Segment Open

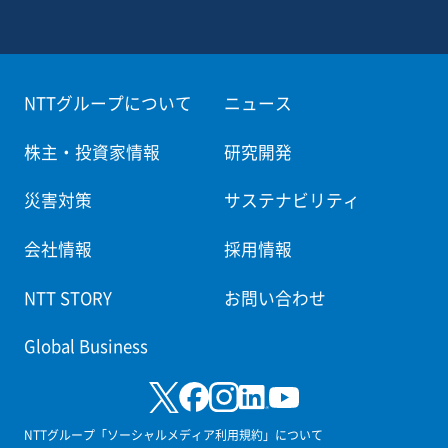
NTTグループについて
ニュース
株主・投資家情報
研究開発
災害対策
サステナビリティ
会社情報
採用情報
NTT STORY
お問い合わせ
Global Business
NTTグループ「ソーシャルメディア利用規約」について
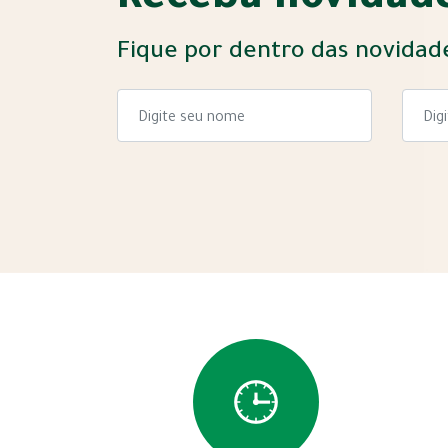
Receba novidade
Fique por dentro das novidad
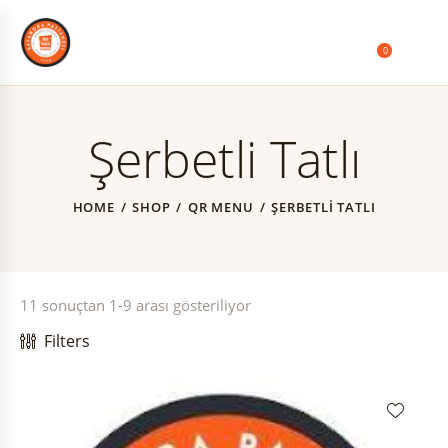
0
Şerbetli Tatlı
HOME
SHOP
QR MENU
ŞERBETLI TATLI
11 sonuçtan 1-9 arası gösteriliyor
Filters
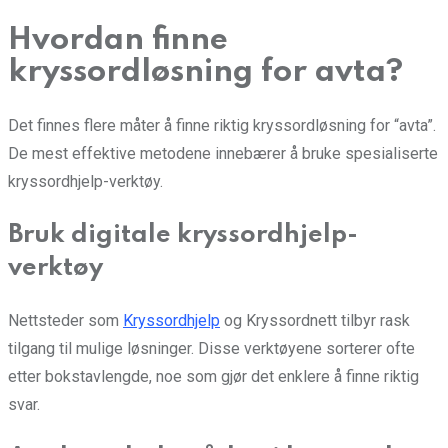
Hvordan finne
kryssordløsning for avta?
Det finnes flere måter å finne riktig kryssordløsning for “avta”.
De mest effektive metodene innebærer å bruke spesialiserte
kryssordhjelp-verktøy.
Bruk digitale kryssordhjelp-
verktøy
Nettsteder som
Kryssordhjelp
og Kryssordnett tilbyr rask
tilgang til mulige løsninger. Disse verktøyene sorterer ofte
etter bokstavlengde, noe som gjør det enklere å finne riktig
svar.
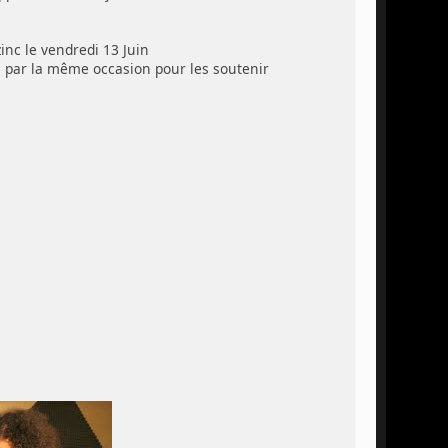
zinc le vendredi 13 Juin
um par la même occasion pour les soutenir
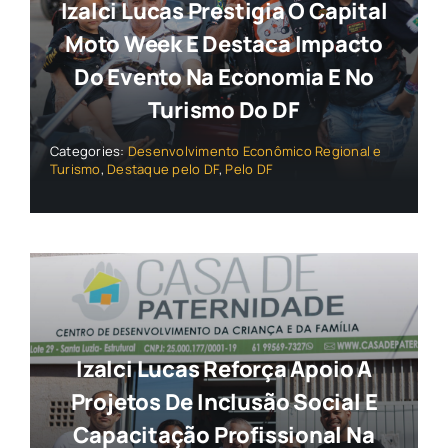
Izalci Lucas Prestigia O Capital
Moto Week E Destaca Impacto
Do Evento Na Economia E No
Turismo Do DF
Categories:
Desenvolvimento Econômico Regional e
Turismo
,
Destaque pelo DF
,
Pelo DF
Izalci Lucas Reforça Apoio A
Projetos De Inclusão Social E
Capacitação Profissional Na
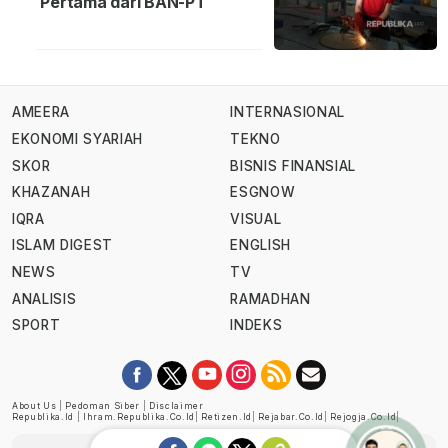
Pertama dari BAN-PT
AMEERA
INTERNASIONAL
EKONOMI SYARIAH
TEKNO
SKOR
BISNIS FINANSIAL
KHAZANAH
ESGNOW
IQRA
VISUAL
ISLAM DIGEST
ENGLISH
NEWS
TV
ANALISIS
RAMADHAN
SPORT
INDEKS
About Us
|
Pedoman Siber
|
Disclaimer
Republika.id
|
Ihram.republika.co.id
|
Retizen.id
|
Rejabar.co.id
|
Rejogja.co.id
|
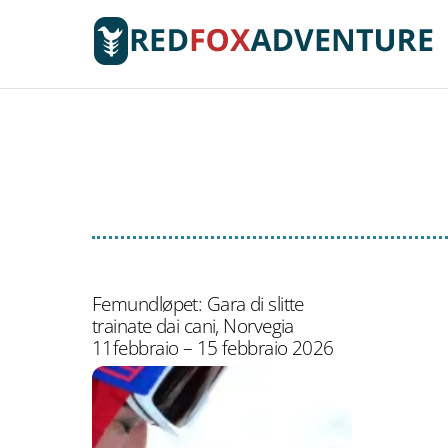
Skip
to
content
com
Femundløpet: Gara di slitte
trainate dai cani, Norvegia
11febbraio – 15 febbraio 2026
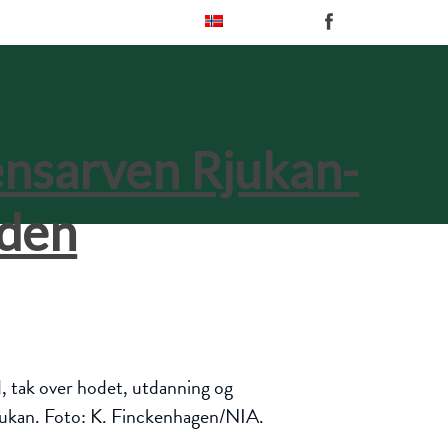
Norsk
d, tak over hodet, utdanning og
 Rjukan. Foto: K. Finckenhagen/NIA.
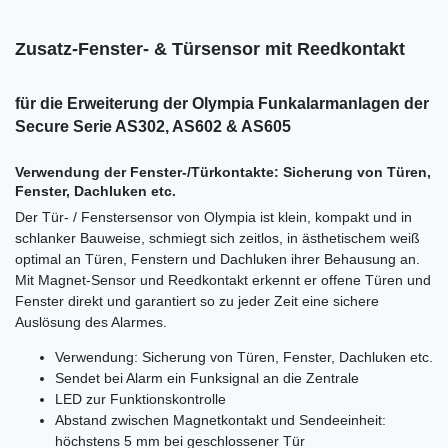
Zusatz-Fenster- & Türsensor mit Reedkontakt
für die Erweiterung der Olympia Funkalarmanlagen der
Secure Serie AS302, AS602 & AS605
Verwendung der Fenster-/Türkontakte: Sicherung von Türen,
Fenster, Dachluken etc.
Der Tür- / Fenstersensor von Olympia ist klein, kompakt und in
schlanker Bauweise, schmiegt sich zeitlos, in ästhetischem weiß
optimal an Türen, Fenstern und Dachluken ihrer Behausung an.
Mit Magnet-Sensor und Reedkontakt erkennt er offene Türen und
Fenster direkt und garantiert so zu jeder Zeit eine sichere
Auslösung des Alarmes.
Verwendung: Sicherung von Türen, Fenster, Dachluken etc.
Sendet bei Alarm ein Funksignal an die Zentrale
LED zur Funktionskontrolle
Abstand zwischen Magnetkontakt und Sendeeinheit:
höchstens 5 mm bei geschlossener Tür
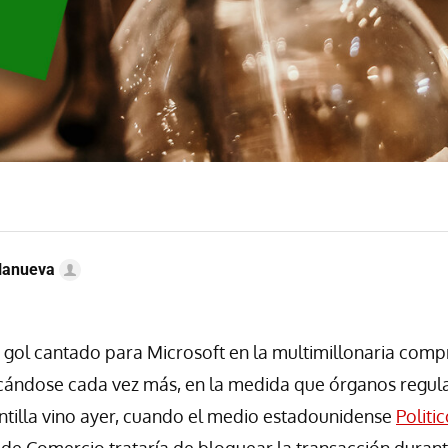
llanueva
 gol cantado para Microsoft en la multimillonaria compr
cándose cada vez más, en la medida que órganos regul
puntilla vino ayer, cuando el medio estadounidense
Politi
de Comercio trataría de bloquear la transacción duran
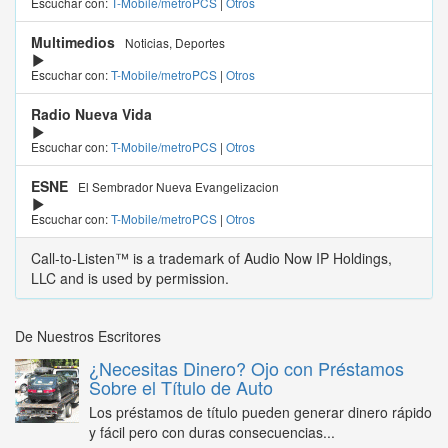
Escuchar con:
T-Mobile/metroPCS
|
Otros
Multimedios
Noticias, Deportes
Escuchar con:
T-Mobile/metroPCS
|
Otros
Radio Nueva Vida
Escuchar con:
T-Mobile/metroPCS
|
Otros
ESNE
El Sembrador Nueva Evangelizacion
Escuchar con:
T-Mobile/metroPCS
|
Otros
Call-to-Listen™ is a trademark of Audio Now IP Holdings,
LLC and is used by permission.
De Nuestros Escritores
¿Necesitas Dinero? Ojo con Préstamos
Sobre el Título de Auto
Los préstamos de título pueden generar dinero rápido
y fácil pero con duras consecuencias...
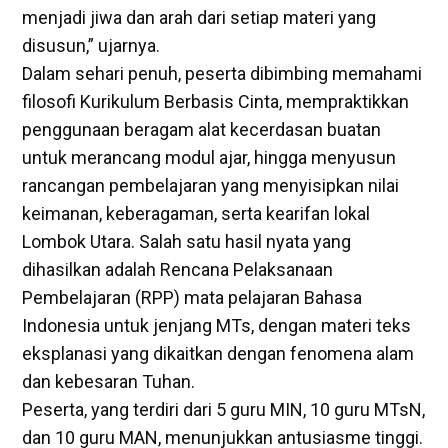
menjadi jiwa dan arah dari setiap materi yang
disusun,” ujarnya.
Dalam sehari penuh, peserta dibimbing memahami
filosofi Kurikulum Berbasis Cinta, mempraktikkan
penggunaan beragam alat kecerdasan buatan
untuk merancang modul ajar, hingga menyusun
rancangan pembelajaran yang menyisipkan nilai
keimanan, keberagaman, serta kearifan lokal
Lombok Utara. Salah satu hasil nyata yang
dihasilkan adalah Rencana Pelaksanaan
Pembelajaran (RPP) mata pelajaran Bahasa
Indonesia untuk jenjang MTs, dengan materi teks
eksplanasi yang dikaitkan dengan fenomena alam
dan kebesaran Tuhan.
Peserta, yang terdiri dari 5 guru MIN, 10 guru MTsN,
dan 10 guru MAN, menunjukkan antusiasme tinggi.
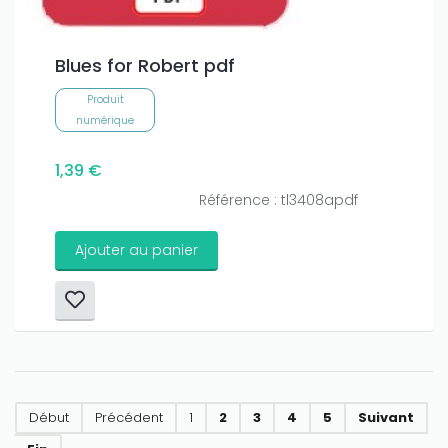
Blues for Robert pdf
Produit
numérique
1,39 €
Référence : tl3408apdf
Ajouter au panier
Début
Précédent
1
2
3
4
5
Suivant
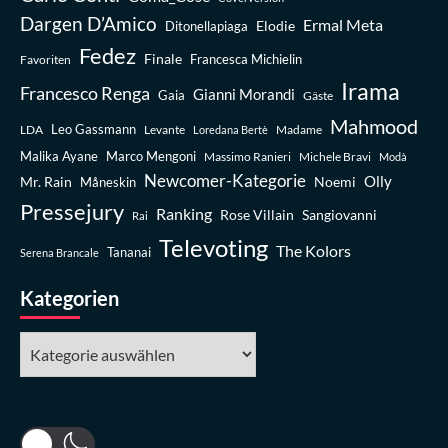
Dargen D’Amico
Ermal Meta
Elodie
Ditonellapiaga
Fedez
Finale
Favoriten
Francesca Michielin
Irama
Francesco Renga
Gianni Morandi
Gaia
Gäste
Mahmood
Leo Gassmann
LDA
Levante
Madame
Loredana Bertè
Malika Ayane
Marco Mengoni
Massimo Ranieri
Michele Bravi
Modà
Newcomer-Kategorie
Olly
Mr. Rain
Noemi
Måneskin
Pressejury
Ranking
Rose Villain
Sangiovanni
Rai
Televoting
The Kolors
Tananai
Serena Brancale
Kategorien
Kategorien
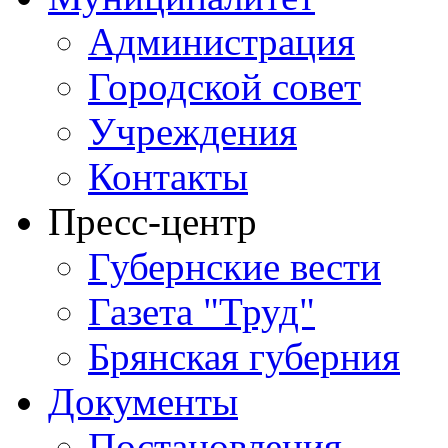
Администрация
Городской совет
Учреждения
Контакты
Пресс-центр
Губернские вести
Газета "Труд"
Брянская губерния
Документы
Постановления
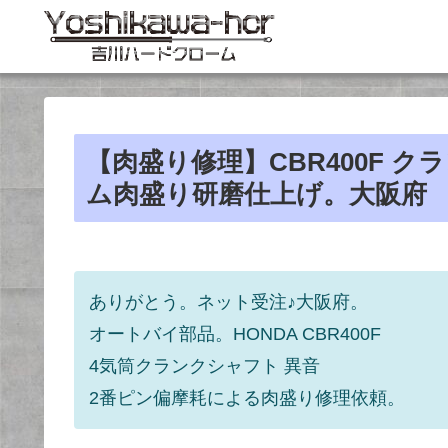
【肉盛り修理】CBR400F 
ム肉盛り研磨仕上げ。大阪府
ありがとう。ネット受注♪大阪府。
オートバイ部品。HONDA CBR400F
4気筒クランクシャフト 異音
2番ピン偏摩耗による肉盛り修理依頼。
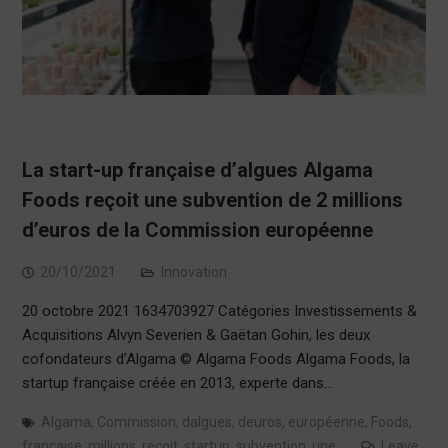
La start-up française d’algues Algama
Foods reçoit une subvention de 2 millions
d’euros de la Commission européenne
20/10/2021
Innovation
20 octobre 2021 1634703927 Catégories Investissements &
Acquisitions Alvyn Severien & Gaëtan Gohin, les deux
cofondateurs d’Algama © Algama Foods Algama Foods, la
startup française créée en 2013, experte dans…
Algama
,
Commission
,
dalgues
,
deuros
,
européenne
,
Foods
,
française
,
millions
,
reçoit
,
startup
,
subvention
,
une
Leave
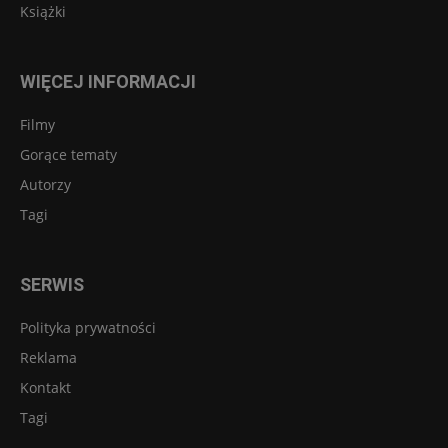
Książki
WIĘCEJ INFORMACJI
Filmy
Gorące tematy
Autorzy
Tagi
SERWIS
Polityka prywatności
Reklama
Kontakt
Tagi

Segment Closed

Reproduce the records from their first line through the line that contains "um par la même occasion pour les soutenir", including that line. Omit the pictures.

NTTグループについて
ニュース
株主・投資家情報
研究開発
災害対策
サステナビリティ
会社情報
採用情報
NTT STORY
お問い合わせ
Global Business
NTTグループ「ソーシャルメディア利用規約」について
Receba novidade
Fique por dentro das novidad
0
Şerbetli Tatlı
HOME
SHOP
QR MENU
ŞERBETLI TATLI
11 sonuçtan 1-9 arası gösteriliyor
Filters
Hvordan finne
kryssordløsning for avta?
Det finnes flere måter å finne riktig kryssordløsning for “avta”.
De mest effektive metodene innebærer å bruke spesialiserte
kryssordhjelp-verktøy.
Bruk digitale kryssordhjelp-
verktøy
Nettsteder som
Kryssordhjelp
og Kryssordnett tilbyr rask
tilgang til mulige løsninger. Disse verktøyene sorterer ofte
etter bokstavlengde, noe som gjør det enklere å finne riktig
svar.
zinc le vendredi 13 Juin
um par la même occasion pour les soutenir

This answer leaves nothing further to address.